- WHAT YOU WILL DO: Across all the records below, count the lines that hold "rule". State only that figure.

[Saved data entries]
╔══
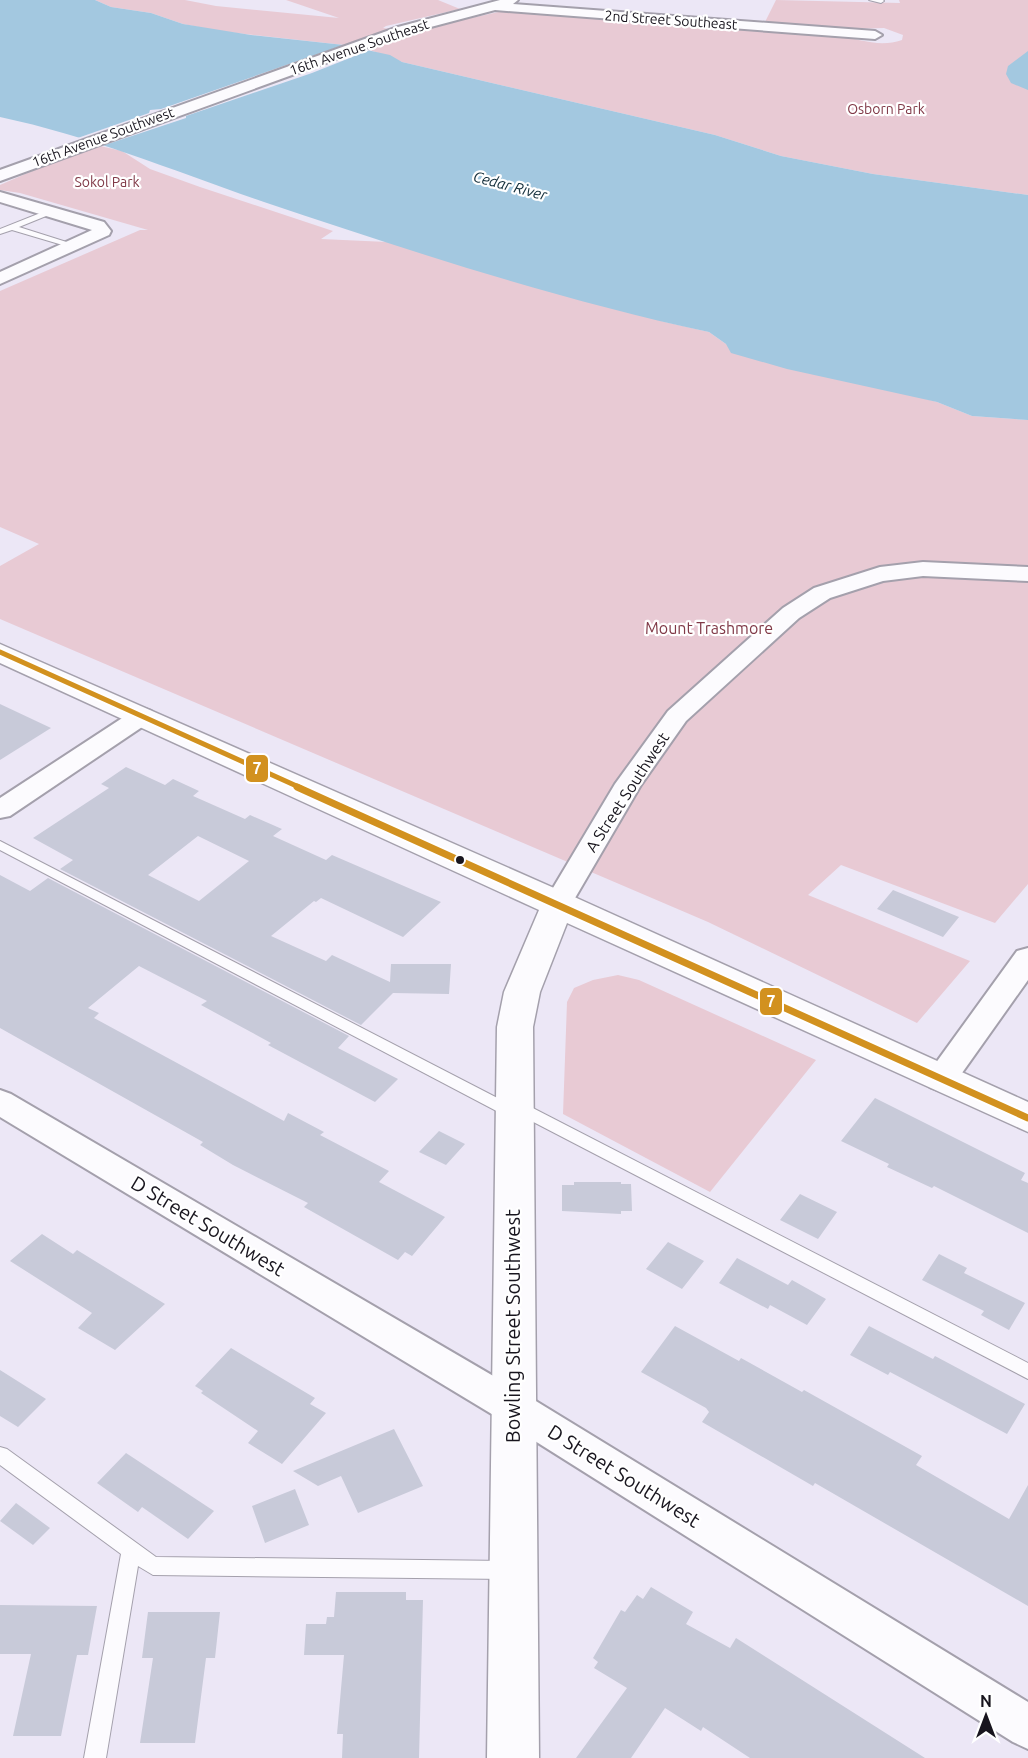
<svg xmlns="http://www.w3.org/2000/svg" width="1028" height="1758" viewBox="0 0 1028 1758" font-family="Ubuntu,sans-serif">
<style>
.green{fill:#e8cad4}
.water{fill:#a3c8e0}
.pier{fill:#ece7f6}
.building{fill:#c8cad9;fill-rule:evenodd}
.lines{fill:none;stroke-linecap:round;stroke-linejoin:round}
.lane-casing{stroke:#a4a0ac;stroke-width:2}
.street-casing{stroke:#a4a0ac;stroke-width:4}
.secondary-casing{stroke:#a4a0ac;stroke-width:3}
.lane{fill:#fcfbfe;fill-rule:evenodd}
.street{fill:#fcfbfe;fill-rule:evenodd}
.secondary{fill:#fcfbfe;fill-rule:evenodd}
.bus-1-far1-casing{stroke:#fff;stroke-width:9}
.bus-1-casing{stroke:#fff;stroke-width:11}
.bus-1-far1{stroke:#d2911f;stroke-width:5}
.bus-1{stroke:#d2911f;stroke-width:7}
.bus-dot{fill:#18151e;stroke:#fff;stroke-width:2}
.labels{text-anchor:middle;stroke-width:4.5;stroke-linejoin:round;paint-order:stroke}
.far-street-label{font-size:14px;fill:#18151e;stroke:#fff}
.far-park-label{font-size:14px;fill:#803947;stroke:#fff}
.far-water-label{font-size:15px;font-style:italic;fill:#122d3a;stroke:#fff}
.park-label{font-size:16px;fill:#803947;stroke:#fff}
.street-label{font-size:16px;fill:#18151e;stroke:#fff}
.near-street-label{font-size:20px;fill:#18151e;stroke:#fff}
.line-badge{stroke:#fff;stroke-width:2}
.badge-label{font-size:16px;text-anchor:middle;font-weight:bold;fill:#fff}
</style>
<rect width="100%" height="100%" fill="#ece7f6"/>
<!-- green -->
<path class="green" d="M 95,0 L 185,0 L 216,6 L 339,18 L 286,0 L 438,0 L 460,9 L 386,26 L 383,28 L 390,29 L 344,45 L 219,31 L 183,24 L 151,13 L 111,7 Z
M 776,0 L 900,3 L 899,0 L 1028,0 L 1028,195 L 873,174 L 781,156 L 715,135 L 402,62 L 370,50 L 416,30 L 503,11 L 837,35 C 859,39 879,48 902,40 L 903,35 L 884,28 L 851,29 L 764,24 Z
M 100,146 L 122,151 L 150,169 L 200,187 L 333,231 L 321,239 L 387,242 L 665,322 L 709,332 L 726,344 L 937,402 L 972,416 L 1028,420 L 1028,884 L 995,923 L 841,865 L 808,895 L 970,961 L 917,1023 L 708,922 L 0,619 L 0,566 L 39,544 L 0,527 L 0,291 L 140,230 L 148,230 L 20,193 L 0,190 L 0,185 L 78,151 L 82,152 Z
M 618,975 L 639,980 L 816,1060 L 710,1192 L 563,1114 L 567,1002 L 574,988 L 593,980 Z"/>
<!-- water -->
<path class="water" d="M 0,0 L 95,0 L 111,7 L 151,13 L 183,24 L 251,35 L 344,45 L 390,55 L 402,62 L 715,135 L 781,156 L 873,174 L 1028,195 L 1028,420 L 972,416 L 937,402 L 787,369 L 731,353 L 726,344 L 709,332 C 559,300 410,251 264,202 C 177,172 90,136 0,117 Z
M 1028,51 L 1028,90 L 1011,83 L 1006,74 L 1008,66 Z"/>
<!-- pier -->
<path class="pier" d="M 349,43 L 375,48 L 312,73 L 186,116 L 186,118 L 96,148 L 72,140 L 149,113 L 150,110 L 161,109 Z"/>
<!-- building -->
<path class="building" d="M 0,704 L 51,728 L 0,760 Z
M 126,767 L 165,785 L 173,779 L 199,791 L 193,796 L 245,819 L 250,815 L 282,829 L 273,836 L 326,860 L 332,855 L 441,902 L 403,937 L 321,898 L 316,902 L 314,901 L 271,936 L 326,961 L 332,955 L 390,982 L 391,964 L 451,964 L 449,994 L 393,993 L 361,1025 L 60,869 L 73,860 L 33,838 L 109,788 L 101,784 ZM 198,836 L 249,861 L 199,901 L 148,875 Z
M 0,875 L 30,891 L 48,878 L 349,1036 L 338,1048 L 398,1079 L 375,1102 L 268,1045 L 271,1043 L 201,1005 L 207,1001 L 139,966 L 88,1008 L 99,1013 L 94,1018 L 284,1121 L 288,1113 L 324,1132 L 320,1135 L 389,1171 L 379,1182 L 445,1217 L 412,1256 L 405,1252 L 398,1260 L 304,1207 L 308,1203 L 233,1165 L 200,1145 L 203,1142 L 0,1028 Z
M 893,890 L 959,917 L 943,937 L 877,909 Z
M 875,1098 L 1025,1173 L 1021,1180 L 1028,1183 L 1028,1233 L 934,1186 L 932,1188 L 887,1167 L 889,1164 L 841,1141 Z
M 439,1131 L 465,1144 L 446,1165 L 419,1152 Z
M 574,1182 L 621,1182 L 621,1184 L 631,1184 L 632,1211 L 621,1211 L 621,1214 L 562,1211 L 562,1185 L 574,1185 Z
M 800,1194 L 837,1212 L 818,1239 L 780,1220 Z
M 42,1234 L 73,1254 L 77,1250 L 165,1304 L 115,1350 L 78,1328 L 92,1313 L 10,1261 Z
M 668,1242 L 704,1261 L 682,1289 L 646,1269 Z
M 939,1254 L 967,1268 L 964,1273 L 1025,1303 L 1009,1330 L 981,1315 L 984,1311 L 922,1280 Z
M 737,1258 L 788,1285 L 792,1280 L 826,1299 L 807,1325 L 770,1305 L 768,1309 L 719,1283 Z
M 675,1326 L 739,1361 L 741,1358 L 802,1392 L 804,1390 L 922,1456 L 916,1465 L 1009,1519 L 1028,1485 L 1028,1606 L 815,1483 L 813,1486 L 702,1422 L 709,1412 L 706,1408 L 641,1372 Z
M 869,1326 L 933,1359 L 935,1356 L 1025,1404 L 1007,1434 L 890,1372 L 888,1375 L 850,1355 Z
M 231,1348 L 315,1398 L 310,1404 L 326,1413 L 282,1464 L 248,1443 L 258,1431 L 201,1393 L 203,1391 L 195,1386 Z
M 0,1370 L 46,1399 L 18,1427 L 0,1416 Z
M 394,1429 L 423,1486 L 358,1513 L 341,1476 L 318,1486 L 293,1471 Z
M 126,1453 L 214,1511 L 188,1539 L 142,1507 L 138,1512 L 97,1483 Z
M 295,1489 L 309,1525 L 265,1543 L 252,1506 Z
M 16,1503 L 50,1528 L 33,1545 L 0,1521 Z
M 651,1587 L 693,1612 L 686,1624 L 730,1648 L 736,1638 L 925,1758 L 750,1758 L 703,1727 L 701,1731 L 665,1708 L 631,1758 L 576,1758 L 627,1688 L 594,1668 L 598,1662 L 593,1658 L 621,1610 L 625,1612 L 637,1595 L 643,1599 Z
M 336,1592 L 406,1592 L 406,1600 L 423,1600 L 419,1758 L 342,1758 L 343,1734 L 337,1734 L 344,1655 L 304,1655 L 306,1624 L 326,1624 L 327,1617 L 334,1617 Z
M 0,1605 L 97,1606 L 88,1655 L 77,1655 L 61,1736 L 13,1736 L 31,1654 L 0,1654 Z
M 148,1612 L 220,1612 L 215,1658 L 206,1658 L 195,1743 L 140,1743 L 153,1658 L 142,1658 Z"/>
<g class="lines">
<defs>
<path id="lane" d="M 869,0 L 883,0 L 884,1 L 881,3 Z
M 48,210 L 51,210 L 51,214 L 19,227 L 76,245 L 76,249 L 12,230 L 0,234 L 0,229 Z
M 0,841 L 513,1106 L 520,1102 L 525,1104 L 1028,1363 L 1028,1379 L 518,1114 L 511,1118 L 506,1116 L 0,850 Z
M 0,1447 L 7,1449 L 156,1557 L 508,1561 L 515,1564 L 518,1570 L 515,1576 L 508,1579 L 153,1575 L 138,1566 L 106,1758 L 84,1758 L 121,1554 L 0,1465 Z"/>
<path id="street" d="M 500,0 L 518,0 L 513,4 L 875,31 L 882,35 L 875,39 L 495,10 L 408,33 L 0,181 L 0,170 L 398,27 Z
M 0,192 L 104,222 L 111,231 L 109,235 L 0,284 L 0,272 L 92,230 L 0,202 Z
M 923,562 L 1028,567 L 1028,581 L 923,576 L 883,581 L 830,598 L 799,618 L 686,721 L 641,785 L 568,910 L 558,912 L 548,910 L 544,903 L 615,784 L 668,711 L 783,608 L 814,588 L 880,567 Z
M 142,708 L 151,711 L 155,716 L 151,721 L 10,816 L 0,818 L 0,798 L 133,711 Z
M 1028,948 L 1028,980 L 952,1087 L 941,1091 L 930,1087 L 925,1079 L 930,1071 L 1017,951 Z
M 0,1090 L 11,1094 L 526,1395 L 1028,1702 L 1028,1749 L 1013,1742 L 500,1419 L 0,1117 Z"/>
<path id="secondary" d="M 0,644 L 570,895 L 1028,1102 L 1028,1132 L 567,923 L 540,992 L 533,1027 L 539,1758 L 487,1758 L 497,1027 L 504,992 L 539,910 L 0,663 Z"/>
</defs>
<!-- lane casing -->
<use href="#lane" class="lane-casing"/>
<!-- street casing -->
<use href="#street" class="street-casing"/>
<!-- secondary casing -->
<use href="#secondary" class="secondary-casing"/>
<!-- lane -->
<use href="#lane" class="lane"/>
<!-- street -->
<use href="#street" class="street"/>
<!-- secondary -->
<use href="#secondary" class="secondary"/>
<defs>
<path id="bus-1-far1" d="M 0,652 L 301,788"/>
<path id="bus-1" d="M 297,787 L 1028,1118"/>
</defs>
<!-- bus-1-far1 casing -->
<use href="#bus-1-far1" class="bus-1-far1-casing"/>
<!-- bus-1 casing -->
<use href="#bus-1" class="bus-1-casing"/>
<!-- bus-1-far1 -->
<use href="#bus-1-far1" class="bus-1-far1"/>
<!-- bus-1 -->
<use href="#bus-1" class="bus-1"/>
</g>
<!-- markers -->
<circle class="bus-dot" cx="460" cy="860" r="5"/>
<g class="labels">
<!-- far-street labels -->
<g class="far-street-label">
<text transform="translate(671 20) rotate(4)" y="5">2nd Street Southeast</text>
<text transform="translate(359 47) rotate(-19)" y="5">16th Avenue Southeast</text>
<text transform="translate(103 137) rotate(-20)" y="5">16th Avenue Southwest</text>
</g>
<!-- far-park labels -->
<g class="far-park-label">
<text x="886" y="114">Osborn Park</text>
<text x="107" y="187">Sokol Park</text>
</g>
<!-- far-water labels -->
<g class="far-water-label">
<text transform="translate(510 186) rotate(15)" y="5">Cedar River</text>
</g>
<!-- park labels -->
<g class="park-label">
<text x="709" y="634">Mount Trashmore</text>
</g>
<!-- street labels -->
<g class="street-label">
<text transform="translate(627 792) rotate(-57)" y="6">A Street Southwest</text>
</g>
<!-- near-street labels -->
<g class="near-street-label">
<text transform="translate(208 1226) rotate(31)" y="7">D Street Southwest</text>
<text transform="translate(513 1326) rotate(-90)" y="7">Bowling Street Southwest</text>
<text transform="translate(624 1476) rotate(32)" y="7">D Street Southwest</text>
</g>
</g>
<g class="line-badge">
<rect x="245" y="754" width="24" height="29" rx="6" fill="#d2911f"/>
<rect x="759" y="987" width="24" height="29" rx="6" fill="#d2911f"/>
</g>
<g class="badge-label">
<text x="257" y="774">7</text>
<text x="771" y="1007">7</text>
</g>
<!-- north arrow -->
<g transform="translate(986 1716)" stroke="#ffffff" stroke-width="4.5" paint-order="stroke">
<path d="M0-4.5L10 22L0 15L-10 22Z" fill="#18151e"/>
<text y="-9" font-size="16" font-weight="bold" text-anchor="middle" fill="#18151e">N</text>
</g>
</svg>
╚══
- SOLVED EXERCISE: 4